[Records from a dataset]
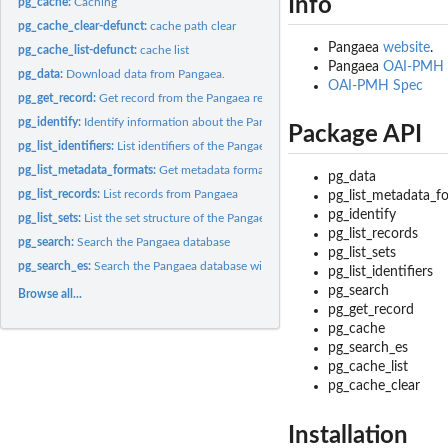
Info
pg_cache:
Caching
pg_cache_clear-defunct:
cache path clear
Pangaea
website
.
pg_cache_list-defunct:
cache list
Pangaea
OAI-PMH 
pg_data:
Download data from Pangaea.
OAI-PMH Spec
pg_get_record:
Get record from the Pangaea repository
pg_identify:
Identify information about the Pangaea repository
Package API
pg_list_identifiers:
List identifiers of the Pangaea repository
pg_list_metadata_formats:
Get metadata formats from the Pangaea repository
pg_data
pg_list_records:
List records from Pangaea
pg_list_metadata_f
pg_identify
pg_list_sets:
List the set structure of the Pangaea repository
pg_list_records
pg_search:
Search the Pangaea database
pg_list_sets
pg_search_es:
Search the Pangaea database with Elasticsearch
pg_list_identifiers
pg_search
Browse all...
pg_get_record
pg_cache
pg_search_es
pg_cache_list
pg_cache_clear
Installation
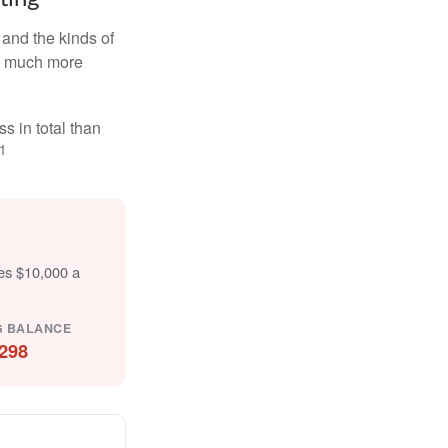
and the kinds of
ten much more
s in total than
1
tes $10,000 a
G BALANCE
298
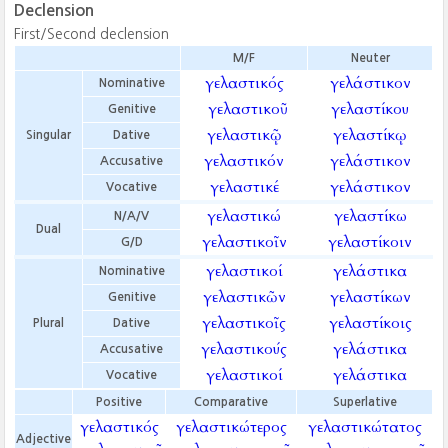
Declension
First/Second declension
M/F
Neuter
γελαστικός
γελάστικον
Nominative
γελαστικοῦ
γελαστίκου
Genitive
γελαστικῷ
γελαστίκῳ
Singular
Dative
γελαστικόν
γελάστικον
Accusative
γελαστικέ
γελάστικον
Vocative
γελαστικώ
γελαστίκω
N/A/V
Dual
γελαστικοῖν
γελαστίκοιν
G/D
γελαστικοί
γελάστικα
Nominative
γελαστικῶν
γελαστίκων
Genitive
γελαστικοῖς
γελαστίκοις
Plural
Dative
γελαστικούς
γελάστικα
Accusative
γελαστικοί
γελάστικα
Vocative
Positive
Comparative
Superlative
γελαστικός
γελαστικώτερος
γελαστικώτατος
Adjective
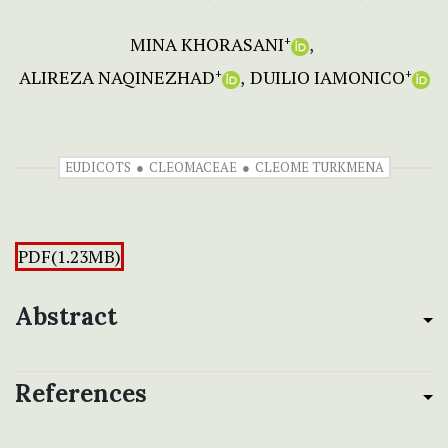
MINA KHORASANI
+
ALIREZA NAQINEZHAD
DUILIO IAMONICO
+
+
EUDICOTS
CLEOMACEAE
CLEOME TURKMENA
PDF(1.23MB)
Abstract
References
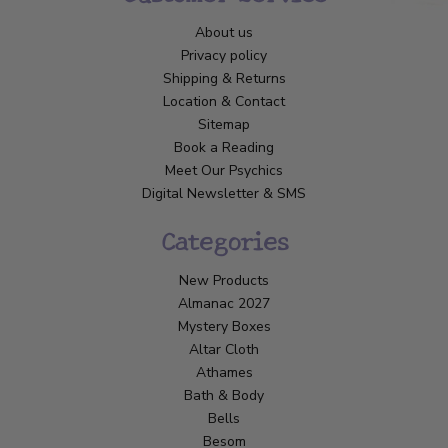
About us
Privacy policy
Shipping & Returns
Location & Contact
Sitemap
Book a Reading
Meet Our Psychics
Digital Newsletter & SMS
Categories
New Products
Almanac 2027
Mystery Boxes
Altar Cloth
Athames
Bath & Body
Bells
Besom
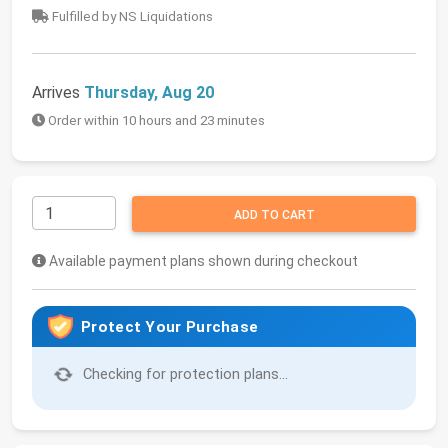
Fulfilled by NS Liquidations
Arrives
Thursday, Aug 20
Order within 10 hours and 23 minutes
ADD TO CART
Available payment plans shown during checkout
Protect Your Purchase
Checking for protection plans...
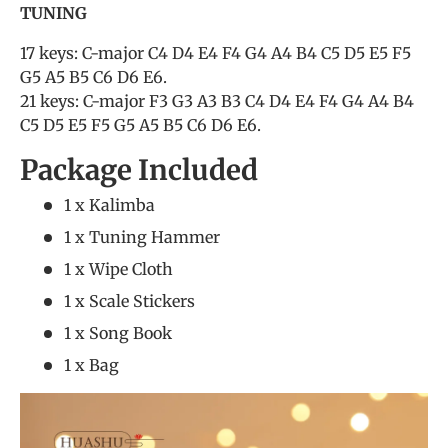
TUNING
17 keys: C-major C4 D4 E4 F4 G4 A4 B4 C5 D5 E5 F5
G5 A5 B5 C6 D6 E6.
21 keys: C-major F3 G3 A3 B3 C4 D4 E4 F4 G4 A4 B4
C5 D5 E5 F5 G5 A5 B5 C6 D6 E6.
Package Included
1 x Kalimba
1 x Tuning Hammer
1 x Wipe Cloth
1 x Scale Stickers
1 x Song Book
1 x Bag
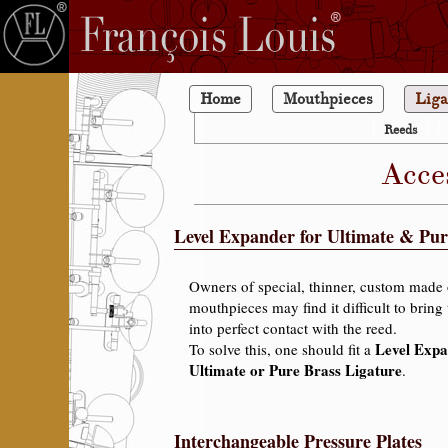
Home
Mouthpieces
Liga
Reeds
Acce
Level Expander for Ultimate & Pur
Owners of special, thinner, custom made 
mouthpieces may find it difficult to bring 
into perfect contact with the reed.
Level Exp
To solve this, one should fit a
Ultimate or Pure Brass Ligature
.
Interchangeable Pressure Plates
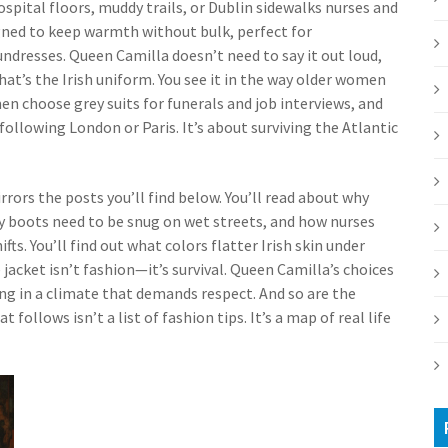
spital floors, muddy trails, or Dublin sidewalks
nurses and
gned to keep warmth without bulk, perfect for
undresses. Queen Camilla doesn’t need to say it out loud,
That’s the Irish uniform. You see it in the way older women
n choose grey suits for funerals and job interviews, and
ollowing London or Paris. It’s about surviving the Atlantic
rors the posts you’ll find below. You’ll read about why
y boots need to be snug on wet streets, and how nurses
fts. You’ll find out what colors flatter Irish skin under
e jacket isn’t fashion—it’s survival. Queen Camilla’s choices
ing in a climate that demands respect. And so are the
ollows isn’t a list of fashion tips. It’s a map of real life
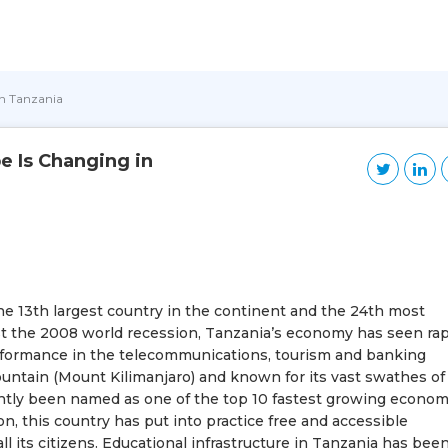
in Tanzania
 Is Changing in
 the 13th largest country in the continent and the 24th most
st the 2008 world recession, Tanzania’s economy has seen rap
rformance in the telecommunications, tourism and banking
mountain (Mount Kilimanjaro) and known for its vast swathes of
ently been named as one of the top 10 fastest growing econom
on, this country has put into practice free and accessible
ll its citizens. Educational infrastructure in Tanzania has bee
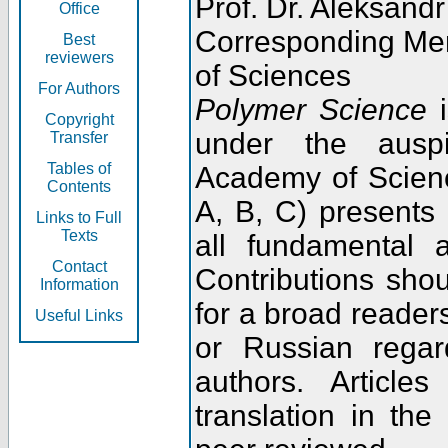
Prof. Dr. Aleksandr
Office
Corresponding Me
Best
reviewers
of Sciences
For Authors
Polymer Science
i
Copyright
under the ausp
Transfer
Tables of
Academy of Scienc
Contents
A, B, C) presents
Links to Full
Texts
all fundamental 
Contact
Contributions sho
Information
for a broad readers
Useful Links
or Russian regar
authors. Articl
translation in the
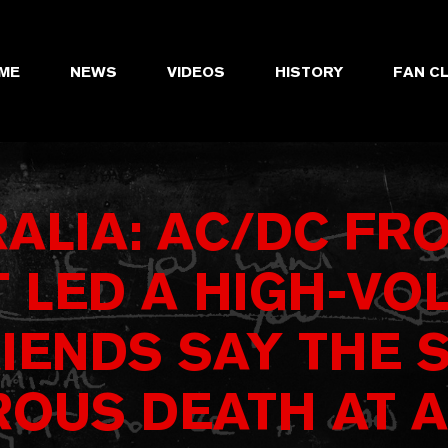
ME
NEWS
VIDEOS
HISTORY
FAN C
ALIA: AC/DC F
 LED A HIGH-VOL
RIENDS SAY THE 
OUS DEATH AT A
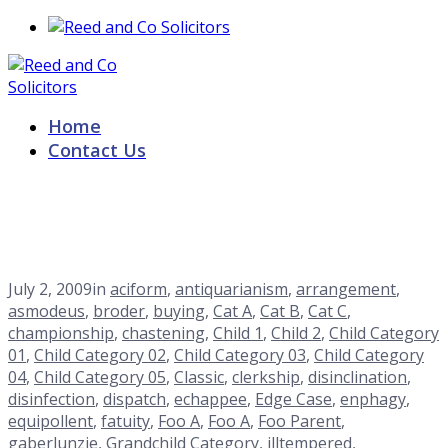
Home
Contact Us
sublunary
Home
Blog
<span>Archive by Category "sublunary"</span>
July 2, 2009
in
aciform
,
antiquarianism
,
arrangement
,
asmodeus
,
broder
,
buying
,
Cat A
,
Cat B
,
Cat C
,
championship
,
chastening
,
Child 1
,
Child 2
,
Child Category
01
,
Child Category 02
,
Child Category 03
,
Child Category
04
,
Child Category 05
,
Classic
,
clerkship
,
disinclination
,
disinfection
,
dispatch
,
echappee
,
Edge Case
,
enphagy
,
equipollent
,
fatuity
,
Foo A
,
Foo A
,
Foo Parent
,
gaberlunzie
,
Grandchild Category
,
illtempered
,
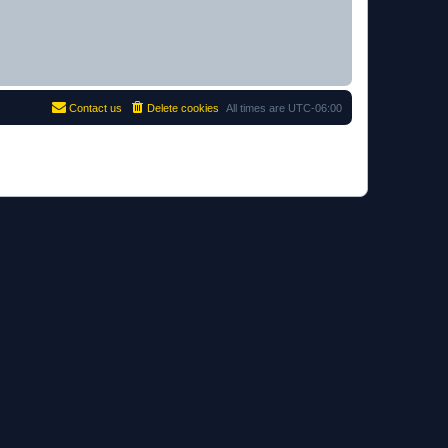
Contact us
Delete cookies
All times are
UTC-06:00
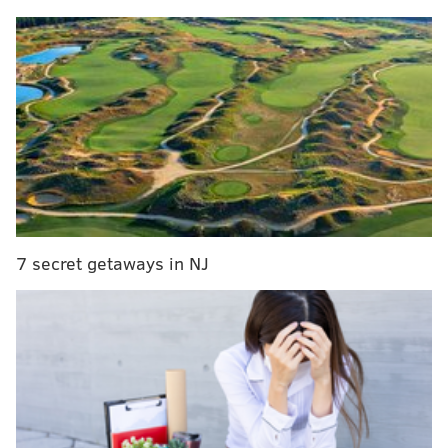
the chorus and even add some playful ad-libbing.
MORE:
Who is Sabrina Carpenter, the Pennsylvania-
native pop star opening for Taylor Swift's Eras Tour?
The full album will be released Dec. 1.
A behind-the-scenes moment, shared on Instagram
earlier this week, shows LaBelle recording her vocals
7 secret getaways in NJ
with Mailata at the Eagles' practice facility in South
Philadelphia earlier this year. In the video, the
lineman admits to being nervous during the recording
session.
"Honestly, I've got stage fright," Mailata says.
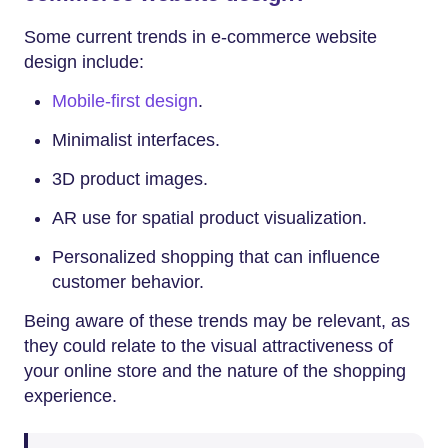
Some current trends in e-commerce website
design include:
Mobile-first design
.
Minimalist interfaces.
3D product images.
AR use for spatial product visualization.
Personalized shopping that can influence
customer behavior.
Being aware of these trends may be relevant, as
they could relate to the visual attractiveness of
your online store and the nature of the shopping
experience.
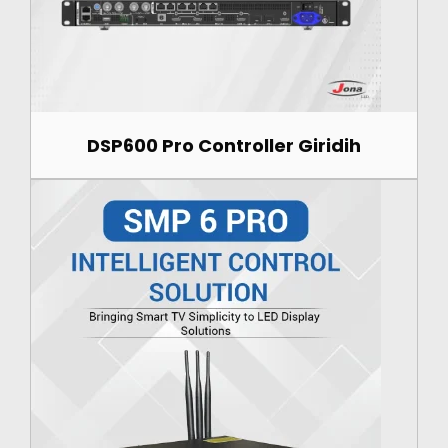
DSP600 Pro Controller Giridih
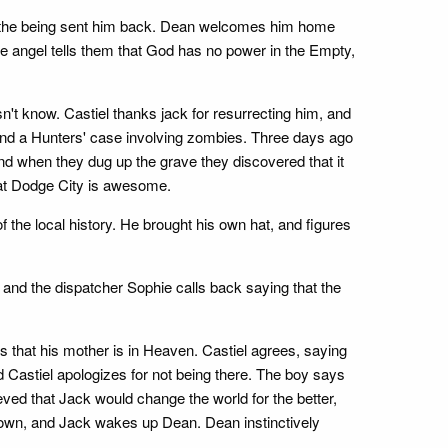
at the being sent him back. Dean welcomes him home
 angel tells them that God has no power in the Empty,
't know. Castiel thanks jack for resurrecting him, and
und a Hunters' case involving zombies. Three days ago
nd when they dug up the grave they discovered that it
hat Dodge City is awesome.
 the local history. He brought his own hat, and figures
y, and the dispatcher Sophie calls back saying that the
 that his mother is in Heaven. Castiel agrees, saying
 Castiel apologizes for not being there. The boy says
eved that Jack would change the world for the better,
 down, and Jack wakes up Dean. Dean instinctively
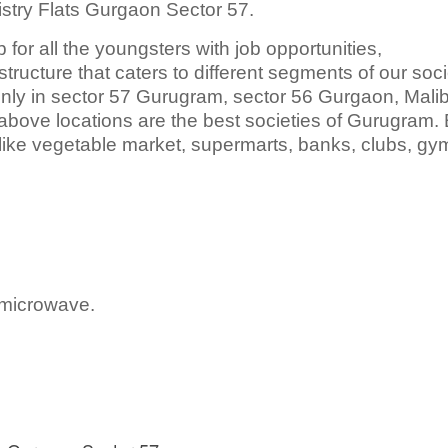
istry Flats Gurgaon Sector 57.
 for all the youngsters with job opportunities,
tructure that caters to different segments of our soci
ainly in sector 57 Gurugram, sector 56 Gurgaon, Mali
ove locations are the best societies of Gurugram.
ike vegetable market, supermarts, banks, clubs, gym
 microwave.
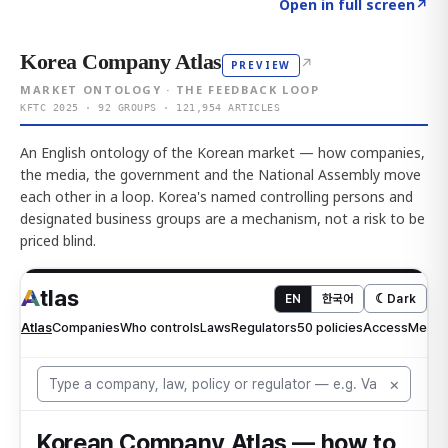
Click to explore AI KEY
→
Open in full screen
↗
Korea Company Atlas
↗
PREVIEW
MARKET ONTOLOGY · THE FEEDBACK LOOP
KFTC 2025 · 92 GROUPS · 121,954 ARTICLES
An English ontology of the Korean market — how companies,
the media, the government and the National Assembly move
each other in a loop. Korea's named controlling persons and
designated business groups are a mechanism, not a risk to be
priced blind.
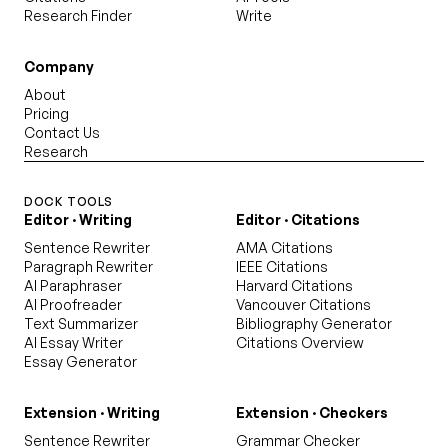
Research Finder
Write
Company
About
Pricing
Contact Us
Research
DOCK TOOLS
Editor · Writing
Editor · Citations
Sentence Rewriter
AMA Citations
Paragraph Rewriter
IEEE Citations
AI Paraphraser
Harvard Citations
AI Proofreader
Vancouver Citations
Text Summarizer
Bibliography Generator
AI Essay Writer
Citations Overview
Essay Generator
Extension · Writing
Extension · Checkers
Sentence Rewriter
Grammar Checker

### Written task
Collect from the data above every line that includes "major".

### Result for this task
17 keys: C-major C4 D4 E4 F4 G4 A4 B4 C5 D5 E5 F5
21 keys: C-major F3 G3 A3 B3 C4 D4 E4 F4 G4 A4 B4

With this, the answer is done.